*Task prompt*. Retype, exactly and only, each line from the one containing "1230 66 451.8" to the end of the records below.

[Collected data]
++++++

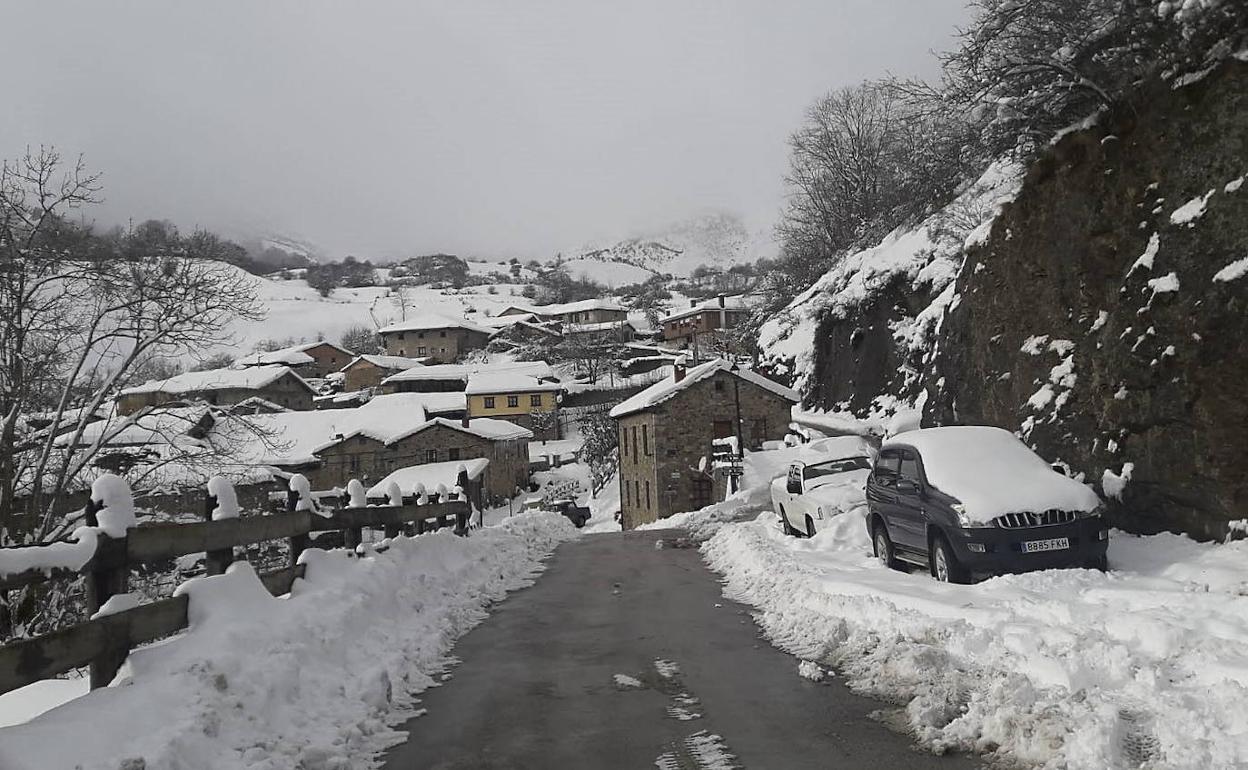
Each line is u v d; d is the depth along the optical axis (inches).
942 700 240.4
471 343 4960.6
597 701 275.9
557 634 392.8
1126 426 483.5
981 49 583.2
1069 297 578.2
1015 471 433.4
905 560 482.0
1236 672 221.3
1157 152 497.7
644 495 1852.9
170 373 967.0
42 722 170.2
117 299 735.1
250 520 298.8
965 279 774.5
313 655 270.4
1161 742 193.0
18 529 706.8
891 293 1438.2
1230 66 451.8
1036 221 620.1
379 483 2412.6
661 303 6166.3
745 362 2362.2
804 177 2127.2
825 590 419.8
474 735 243.8
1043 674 242.1
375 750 230.8
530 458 3115.2
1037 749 200.8
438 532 564.4
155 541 234.7
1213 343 427.8
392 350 4886.8
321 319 6722.4
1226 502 413.1
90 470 780.0
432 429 2588.6
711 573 590.6
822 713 249.6
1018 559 393.1
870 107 1987.0
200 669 211.9
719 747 224.5
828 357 1724.9
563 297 7313.0
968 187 1146.0
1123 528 478.0
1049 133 601.3
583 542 925.8
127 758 167.5
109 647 201.6
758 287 2723.9
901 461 484.7
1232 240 430.9
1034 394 592.4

++++++

*Response*.
1230 66 451.8
1036 221 620.1
379 483 2412.6
661 303 6166.3
745 362 2362.2
804 177 2127.2
825 590 419.8
474 735 243.8
1043 674 242.1
375 750 230.8
530 458 3115.2
1037 749 200.8
438 532 564.4
155 541 234.7
1213 343 427.8
392 350 4886.8
321 319 6722.4
1226 502 413.1
90 470 780.0
432 429 2588.6
711 573 590.6
822 713 249.6
1018 559 393.1
870 107 1987.0
200 669 211.9
719 747 224.5
828 357 1724.9
563 297 7313.0
968 187 1146.0
1123 528 478.0
1049 133 601.3
583 542 925.8
127 758 167.5
109 647 201.6
758 287 2723.9
901 461 484.7
1232 240 430.9
1034 394 592.4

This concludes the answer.